[Activity] Restate the lines word for word, from the one containing "index mcp: (448, 642)" through the last line of the entries below, without any other lines.

[Keypoint text descriptions]
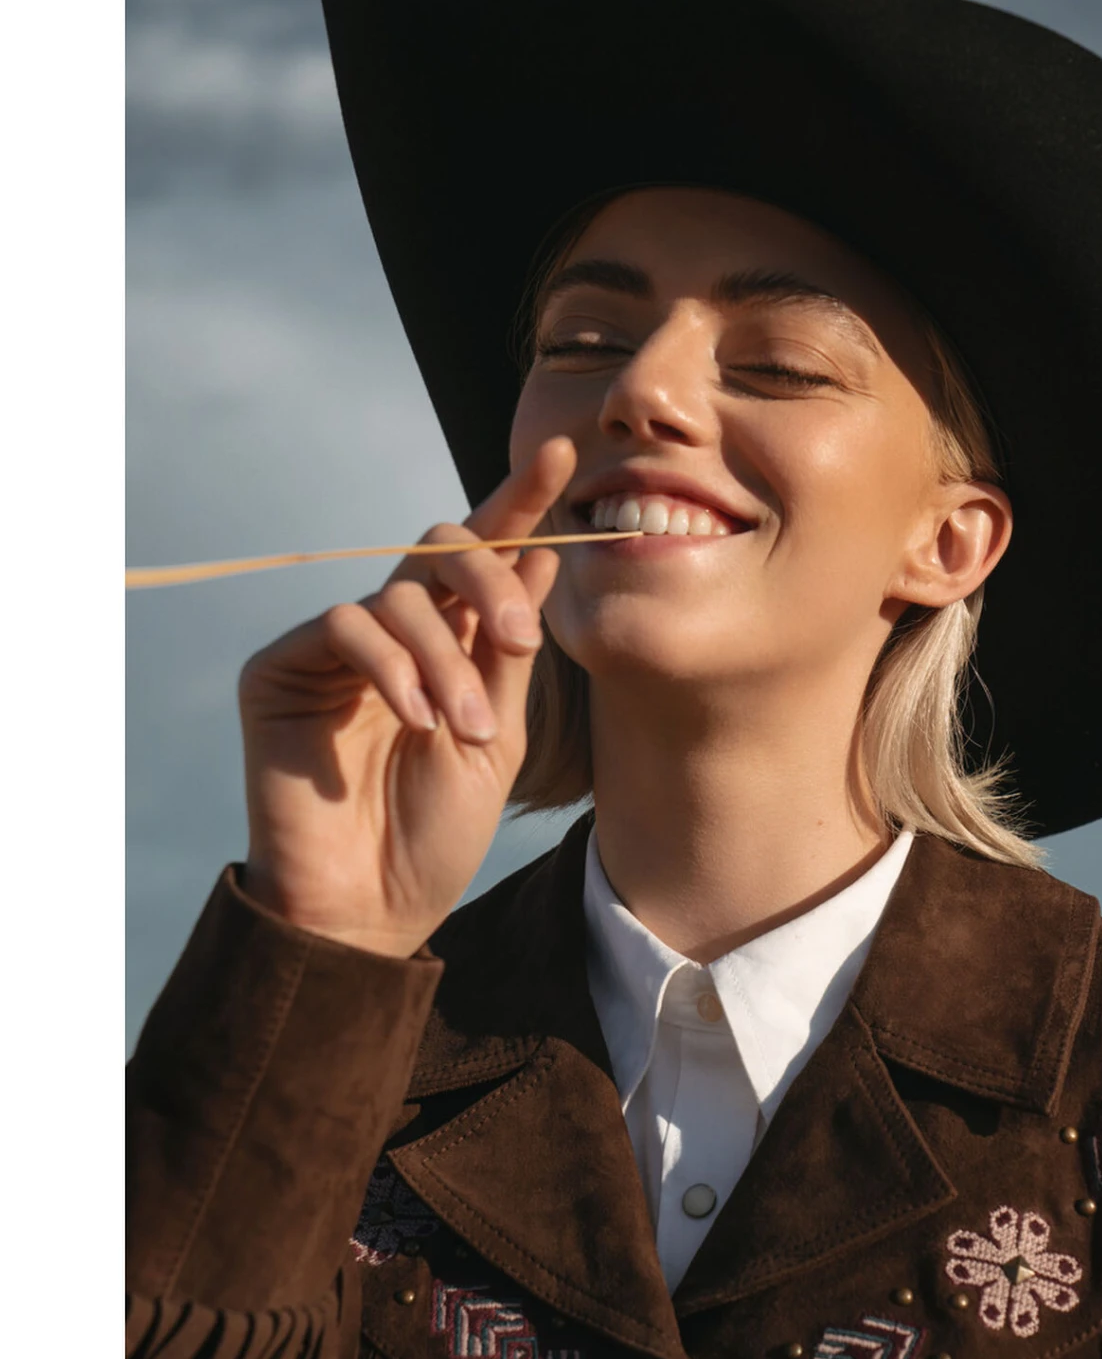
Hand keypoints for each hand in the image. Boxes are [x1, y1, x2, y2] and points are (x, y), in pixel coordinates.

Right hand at [237, 437, 575, 955]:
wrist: (373, 905)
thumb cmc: (435, 831)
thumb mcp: (498, 734)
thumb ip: (511, 649)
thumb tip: (544, 551)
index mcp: (448, 642)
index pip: (482, 554)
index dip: (518, 500)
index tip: (562, 454)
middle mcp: (391, 632)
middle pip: (441, 550)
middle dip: (491, 584)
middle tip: (523, 642)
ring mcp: (333, 648)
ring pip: (400, 595)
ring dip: (447, 659)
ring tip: (463, 729)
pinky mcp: (281, 668)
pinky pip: (345, 624)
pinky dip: (392, 667)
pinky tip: (415, 721)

[Response box]
index mcp: (448, 642)
index pip: (482, 554)
index dip: (518, 500)
index tip: (562, 454)
middle mcp: (391, 632)
middle pip: (441, 550)
middle dip: (491, 584)
middle tip: (523, 642)
ring mcp: (333, 648)
ring pip: (400, 595)
ring dip: (447, 659)
ring tip: (463, 729)
pinky mcp: (281, 668)
pinky pip: (345, 624)
pinky dip: (392, 667)
pinky tip: (415, 721)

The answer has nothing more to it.